Today Tulsi Gabbard’s campaign sued Google for $50 million. Why? Because during the night of the first debate Google disabled her “advertising account” (I’m assuming she means adwords) preventing her from being able to purchase ads to direct searchers to her website. There’s also a paragraph in there that they’re “disproportionally putting her email into the spam folder.”

Image of a courthouse with scales of justice.

I read the complaint in the Gabbard suit (available from the NY Times). It’s kinda hard to read in a few places. The lawyers make statements that are clearly not factual (the First Amendment applies to Google advertising accounts) and others that are irrelevant (she’s a skilled surfer)

What I get from it is that Gabbard’s campaign was buying up lots of ads on Google the night of the first debate. Then their account was suspended. Google responses to the campaign as quoted in the complaint don’t look that suspicious to me. In fact, they tell me that Google saw some activity on their adwords account that was out of line with their history and so the account was suspended until someone could investigate. Google’s algorithms hate change and this isn’t surprising. Google had bland, meaningless boilerplates like most companies and the campaign didn’t like that.

The thing is, no where in this does she assert that Google delisted her website or did anything to change her organic search results. All she asserts is that they suspended her ability to buy advertising. If folks really were searching for Gabbard, surely they’d find her website, and her wikipedia article. They might not see any paid ads for her site, but I’m not sure why “not being able to buy advertising” is a first amendment issue.

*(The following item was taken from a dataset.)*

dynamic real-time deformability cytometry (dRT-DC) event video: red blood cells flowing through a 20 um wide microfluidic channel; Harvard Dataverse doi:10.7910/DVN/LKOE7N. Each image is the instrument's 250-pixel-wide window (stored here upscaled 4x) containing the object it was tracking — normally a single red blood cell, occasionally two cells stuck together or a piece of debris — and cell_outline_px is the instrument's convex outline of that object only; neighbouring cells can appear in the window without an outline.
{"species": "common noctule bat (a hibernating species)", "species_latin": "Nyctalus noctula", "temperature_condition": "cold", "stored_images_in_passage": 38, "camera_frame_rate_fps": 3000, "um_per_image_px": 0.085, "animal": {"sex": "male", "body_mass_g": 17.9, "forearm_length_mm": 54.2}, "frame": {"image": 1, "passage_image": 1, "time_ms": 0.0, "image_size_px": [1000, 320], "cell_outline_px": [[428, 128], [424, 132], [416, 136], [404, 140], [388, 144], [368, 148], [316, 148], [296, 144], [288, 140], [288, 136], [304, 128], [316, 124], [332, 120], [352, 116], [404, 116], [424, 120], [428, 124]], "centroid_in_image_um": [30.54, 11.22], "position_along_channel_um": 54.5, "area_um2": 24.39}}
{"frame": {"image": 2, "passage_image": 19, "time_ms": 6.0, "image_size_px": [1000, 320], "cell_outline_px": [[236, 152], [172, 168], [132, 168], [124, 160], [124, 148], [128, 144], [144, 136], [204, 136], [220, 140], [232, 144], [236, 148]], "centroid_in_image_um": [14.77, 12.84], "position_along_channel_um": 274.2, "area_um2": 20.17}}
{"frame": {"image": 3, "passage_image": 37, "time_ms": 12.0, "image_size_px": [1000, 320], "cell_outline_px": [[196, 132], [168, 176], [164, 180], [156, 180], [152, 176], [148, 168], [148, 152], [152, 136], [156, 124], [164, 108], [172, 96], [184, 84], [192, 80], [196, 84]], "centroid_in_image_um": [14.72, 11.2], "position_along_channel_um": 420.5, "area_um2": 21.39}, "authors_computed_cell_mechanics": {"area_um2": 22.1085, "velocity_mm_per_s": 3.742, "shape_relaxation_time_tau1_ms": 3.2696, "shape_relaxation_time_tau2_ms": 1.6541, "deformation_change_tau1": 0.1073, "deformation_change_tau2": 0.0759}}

She’s also asserting her email is being treated unfairly because it’s being filtered to the spam folder “more than other Democratic candidates.” What if the reason for that is she’s spamming more than other Democratic candidates? In any case, multiple laws protect the companies doing the filtering. As long as the filtering is being done in good faith, the companies are statutorily protected from legal liability. In fact, there are 2 decades of case and statutory law saying that mailbox providers have every right to filter or block mail as they see fit. I’ve detailed at least half a dozen cases here on the blog over the last few years – even going to courtrooms and watching the proceedings.

I am certainly not Google’s biggest fan, and find a lot of what they do problematic and intrusive. But in this case, I really can’t see what they’ve done wrong. Gabbard’s complaint boils down to Google inhibited her freedom of speech by prohibiting her from buying advertising on their during a specific 24 hour period (a lot of folks are saying her account was suspended for 6 hours, but I don’t know where that figure came from). I don’t really think the First Amendment grants us the right to buy advertising on a private ad network at a specific time.

Are there bigger issues with large social media companies and how they impact speech and our ability to communicate? Yes. Absolutely. There are significant issues with how they manage speech and what they allow. I’m not sure that Google is a social media company, though. Google is a data collection and advertising platform. The one bit of the company that might be a platform for speech (Google+) was shut down a while ago. Requiring Google to carry your ads is like insisting that the local newspaper publish your letter to the editor.

I don’t see this going very far. I’ve watched Google’s lawyers in action against someone expecting Google to change their filtering. I expect we’ll see a motion to dismiss on the basis of no valid claim. Google isn’t a public forum, nor a state actor; the internet is not public property. The judge may give the campaign an opportunity to rewrite the complaint, but unless they get better lawyers it’s going no where.